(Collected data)
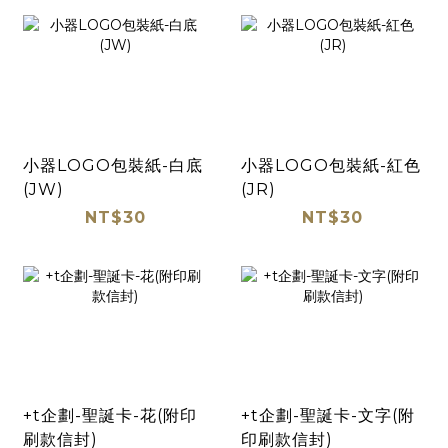
小器LOGO包裝紙-白底
小器LOGO包裝紙-紅色
(JW)
(JR)
NT$30
NT$30
+t企劃-聖誕卡-花(附印
+t企劃-聖誕卡-文字(附
刷款信封)
印刷款信封)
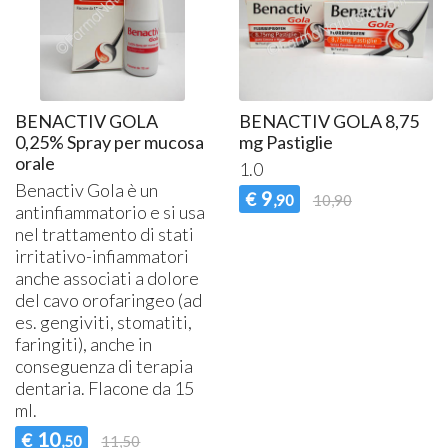
BENACTIV GOLA
BENACTIV GOLA 8,75
0,25% Spray per mucosa
mg Pastiglie
orale
1.0
Benactiv Gola è un
9
€
,90
10,90
antinfiammatorio e si usa
nel trattamento di stati
irritativo-infiammatori
anche associati a dolore
del cavo orofaringeo (ad
es. gengiviti, stomatiti,
faringiti), anche in
conseguenza di terapia
dentaria. Flacone da 15
ml.
10
€
,50
11,50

## AIM OF THE EXERCISE
Transcribe only what runs from the line with "Benactiv Gola è un" to the last line above, keeping every line exactly as written.

## REPLY TO THE EXERCISE
Benactiv Gola è un
9
€
,90
10,90
antinfiammatorio e si usa
nel trattamento di stati
irritativo-infiammatori
anche associati a dolore
del cavo orofaringeo (ad
es. gengiviti, stomatiti,
faringiti), anche in
conseguenza di terapia
dentaria. Flacone da 15
ml.
10
€
,50
11,50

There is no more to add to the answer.